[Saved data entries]
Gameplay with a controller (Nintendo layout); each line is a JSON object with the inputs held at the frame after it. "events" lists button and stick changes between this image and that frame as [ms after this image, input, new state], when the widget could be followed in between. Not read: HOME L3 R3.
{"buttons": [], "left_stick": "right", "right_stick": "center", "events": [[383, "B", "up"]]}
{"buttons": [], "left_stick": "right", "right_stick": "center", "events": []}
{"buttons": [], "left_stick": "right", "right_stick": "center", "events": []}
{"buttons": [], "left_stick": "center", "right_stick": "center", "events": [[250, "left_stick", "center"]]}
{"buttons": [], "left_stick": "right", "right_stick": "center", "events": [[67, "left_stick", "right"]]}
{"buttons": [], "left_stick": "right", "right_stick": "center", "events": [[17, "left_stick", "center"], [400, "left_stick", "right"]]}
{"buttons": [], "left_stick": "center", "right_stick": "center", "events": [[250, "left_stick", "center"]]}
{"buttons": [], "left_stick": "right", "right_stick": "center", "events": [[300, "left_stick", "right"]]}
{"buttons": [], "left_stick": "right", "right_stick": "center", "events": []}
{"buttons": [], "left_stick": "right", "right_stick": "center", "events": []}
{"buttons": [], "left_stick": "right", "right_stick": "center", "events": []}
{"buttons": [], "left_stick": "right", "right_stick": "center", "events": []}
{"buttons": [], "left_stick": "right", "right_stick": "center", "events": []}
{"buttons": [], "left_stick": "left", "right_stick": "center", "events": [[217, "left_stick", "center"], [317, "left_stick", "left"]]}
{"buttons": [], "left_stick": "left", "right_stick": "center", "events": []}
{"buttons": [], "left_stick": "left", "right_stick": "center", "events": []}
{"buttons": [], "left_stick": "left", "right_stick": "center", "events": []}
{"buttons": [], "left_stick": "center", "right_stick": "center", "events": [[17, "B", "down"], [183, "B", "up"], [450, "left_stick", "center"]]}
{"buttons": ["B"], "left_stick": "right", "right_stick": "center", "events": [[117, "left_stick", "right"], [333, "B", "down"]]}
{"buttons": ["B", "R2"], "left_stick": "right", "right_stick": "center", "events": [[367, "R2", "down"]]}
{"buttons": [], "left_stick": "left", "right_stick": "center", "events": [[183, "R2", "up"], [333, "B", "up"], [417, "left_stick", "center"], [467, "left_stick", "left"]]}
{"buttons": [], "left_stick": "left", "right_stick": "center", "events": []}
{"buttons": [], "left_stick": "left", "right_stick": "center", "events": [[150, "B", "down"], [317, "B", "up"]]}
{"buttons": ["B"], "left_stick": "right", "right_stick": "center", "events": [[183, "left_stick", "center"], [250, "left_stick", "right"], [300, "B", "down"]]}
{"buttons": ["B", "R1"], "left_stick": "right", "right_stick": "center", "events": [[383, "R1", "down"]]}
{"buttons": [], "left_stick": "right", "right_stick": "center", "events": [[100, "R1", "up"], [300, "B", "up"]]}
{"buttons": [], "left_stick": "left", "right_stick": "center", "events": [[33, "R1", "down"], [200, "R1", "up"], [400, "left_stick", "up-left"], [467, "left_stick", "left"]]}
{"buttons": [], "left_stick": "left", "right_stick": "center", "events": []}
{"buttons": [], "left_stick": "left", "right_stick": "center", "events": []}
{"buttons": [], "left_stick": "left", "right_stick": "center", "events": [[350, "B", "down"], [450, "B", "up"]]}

● **Task goal**: The task requires an exact transcription of all the data.

● **Response**:
Gameplay with a controller (Nintendo layout); each line is a JSON object with the inputs held at the frame after it. "events" lists button and stick changes between this image and that frame as [ms after this image, input, new state], when the widget could be followed in between. Not read: HOME L3 R3.
{"buttons": [], "left_stick": "right", "right_stick": "center", "events": [[383, "B", "up"]]}
{"buttons": [], "left_stick": "right", "right_stick": "center", "events": []}
{"buttons": [], "left_stick": "right", "right_stick": "center", "events": []}
{"buttons": [], "left_stick": "center", "right_stick": "center", "events": [[250, "left_stick", "center"]]}
{"buttons": [], "left_stick": "right", "right_stick": "center", "events": [[67, "left_stick", "right"]]}
{"buttons": [], "left_stick": "right", "right_stick": "center", "events": [[17, "left_stick", "center"], [400, "left_stick", "right"]]}
{"buttons": [], "left_stick": "center", "right_stick": "center", "events": [[250, "left_stick", "center"]]}
{"buttons": [], "left_stick": "right", "right_stick": "center", "events": [[300, "left_stick", "right"]]}
{"buttons": [], "left_stick": "right", "right_stick": "center", "events": []}
{"buttons": [], "left_stick": "right", "right_stick": "center", "events": []}
{"buttons": [], "left_stick": "right", "right_stick": "center", "events": []}
{"buttons": [], "left_stick": "right", "right_stick": "center", "events": []}
{"buttons": [], "left_stick": "right", "right_stick": "center", "events": []}
{"buttons": [], "left_stick": "left", "right_stick": "center", "events": [[217, "left_stick", "center"], [317, "left_stick", "left"]]}
{"buttons": [], "left_stick": "left", "right_stick": "center", "events": []}
{"buttons": [], "left_stick": "left", "right_stick": "center", "events": []}
{"buttons": [], "left_stick": "left", "right_stick": "center", "events": []}
{"buttons": [], "left_stick": "center", "right_stick": "center", "events": [[17, "B", "down"], [183, "B", "up"], [450, "left_stick", "center"]]}
{"buttons": ["B"], "left_stick": "right", "right_stick": "center", "events": [[117, "left_stick", "right"], [333, "B", "down"]]}
{"buttons": ["B", "R2"], "left_stick": "right", "right_stick": "center", "events": [[367, "R2", "down"]]}
{"buttons": [], "left_stick": "left", "right_stick": "center", "events": [[183, "R2", "up"], [333, "B", "up"], [417, "left_stick", "center"], [467, "left_stick", "left"]]}
{"buttons": [], "left_stick": "left", "right_stick": "center", "events": []}
{"buttons": [], "left_stick": "left", "right_stick": "center", "events": [[150, "B", "down"], [317, "B", "up"]]}
{"buttons": ["B"], "left_stick": "right", "right_stick": "center", "events": [[183, "left_stick", "center"], [250, "left_stick", "right"], [300, "B", "down"]]}
{"buttons": ["B", "R1"], "left_stick": "right", "right_stick": "center", "events": [[383, "R1", "down"]]}
{"buttons": [], "left_stick": "right", "right_stick": "center", "events": [[100, "R1", "up"], [300, "B", "up"]]}
{"buttons": [], "left_stick": "left", "right_stick": "center", "events": [[33, "R1", "down"], [200, "R1", "up"], [400, "left_stick", "up-left"], [467, "left_stick", "left"]]}
{"buttons": [], "left_stick": "left", "right_stick": "center", "events": []}
{"buttons": [], "left_stick": "left", "right_stick": "center", "events": []}
{"buttons": [], "left_stick": "left", "right_stick": "center", "events": [[350, "B", "down"], [450, "B", "up"]]}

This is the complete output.